That's why it's great to have cattle, it doesn't hurt so bad to reject it. Just give it to the cow, it's no longer such a waste!


----------



## Anita Martin (Dec 26, 2007)

Okay, can cows REALLY eat moldy hay without getting sick? Everyone I know feeds their cows really horrible hay, but I've seen people feed goats and horses really bad hay too, and they don't usually get sick from it either...but there is the one once in a while that succumbs, and I won't take that chance with my own. How is it that cows can eat that stuff? My neighbors thought goats could also eat moldy hay and saved theirs for me! (they have four stomachs, they can handle it!)


----------



## Ashley (Oct 25, 2007)

I don't go giving her horrible hay all the time, but I'll throw some moldy in with better hay. I've not had a problem. I had one whole bale that was off, not horrible, but didn't smell nice and a bit "smoky". The cow just got done with that. 

With cattle being a common livestock and very valuable, and people feeding soso hay to them all the time, I think it's pretty safe.
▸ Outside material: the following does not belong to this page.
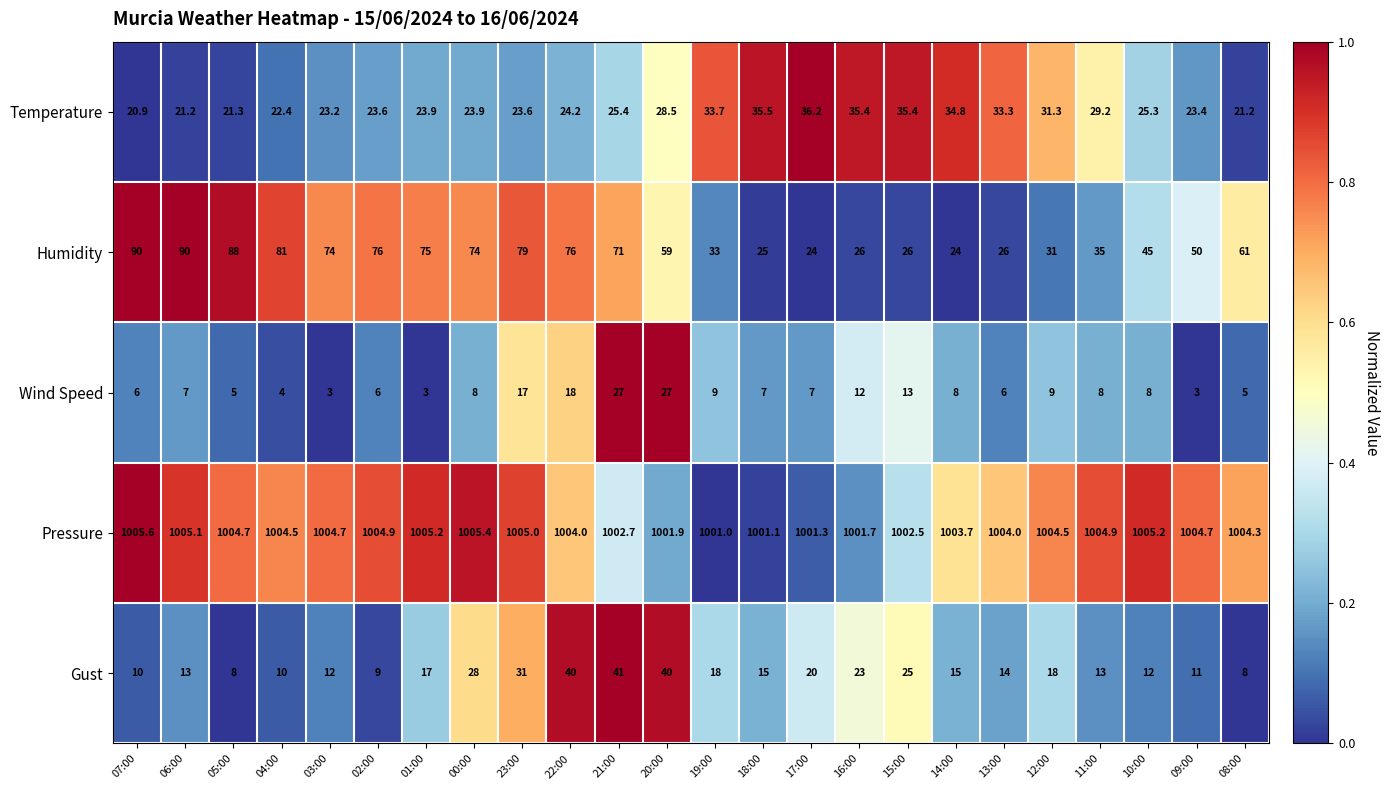

Rank the series at 03:00 from lowest to highest value.

Wind Speed, Gust, Temperature, Humidity, Pressure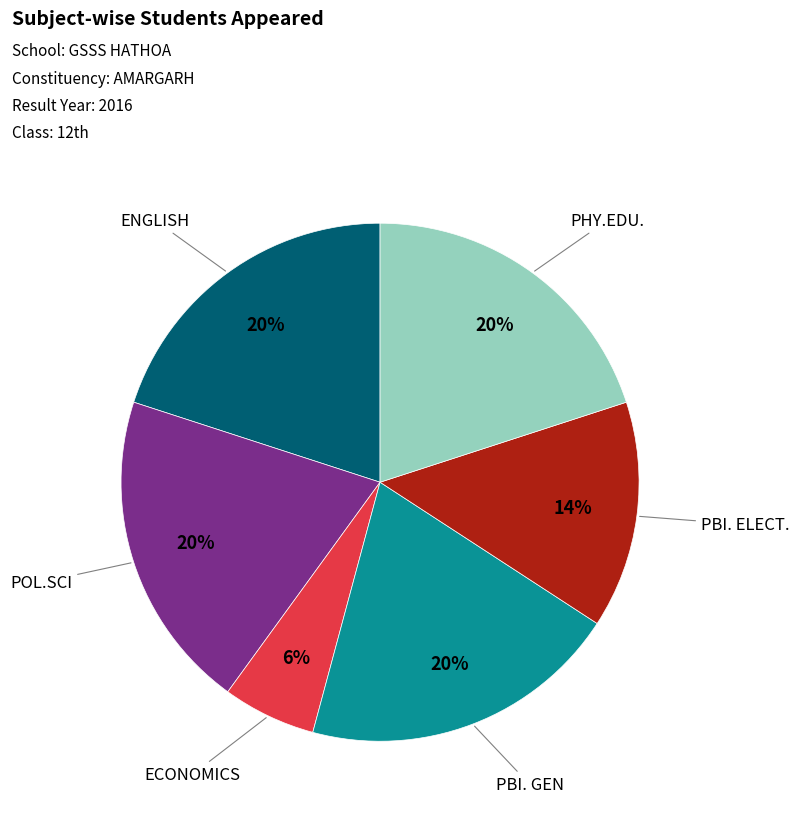

To the nearest percent, what is the combined percentage of ECONOMICS and PHY.EDU.?

26%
People would stop if it was problematic.


----------



## Hollybrook (Jul 17, 2009)

Our farmer is out in fact everyone I called was out of square bails except for this I opened a few bails up no mold no smell but if I pick it up and dropped it I see what looks like mold spores? I feed alfalfa cubes I like $3.50 horse hay b/c I dont feel bad using it bedding/garden,chickens and it gives the goats a vareity.
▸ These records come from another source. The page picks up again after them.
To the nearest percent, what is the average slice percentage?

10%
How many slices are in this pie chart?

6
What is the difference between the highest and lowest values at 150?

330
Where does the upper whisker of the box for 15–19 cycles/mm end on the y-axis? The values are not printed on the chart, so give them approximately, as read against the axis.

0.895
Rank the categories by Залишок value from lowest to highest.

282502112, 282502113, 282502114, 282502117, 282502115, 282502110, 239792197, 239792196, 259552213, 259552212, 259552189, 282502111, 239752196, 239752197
Anita I hear ya I felt wore down from it adding insult to injury same day TCS was out of alfalfa cubes I feel like the day was a total waste. Lesson learned dont buy round or tarped hay and next year were gonna stock up on hay ya never know how the growing season/market may unfold.

happy new year ya'll

Dave


----------



## Bella Star (Oct 27, 2007)

:twisted Hay people really can tick me off !
I went to get hay from a man I bought from last year,he knows I dont want crappy hay and yet he had his guy show up with a big round bale that was falling apart from being outside and turned brown :mad ..... I let him take that nice big crappy bale back home !!!!!!
***** I would take that crappy hay back to the guy you bought it from OR compost it and lesson learned to never buy hay until you really inspect it and .... be there for when it's being loaded up to go home .

I would love to have alfalfa for $5.00 a bale :lol


----------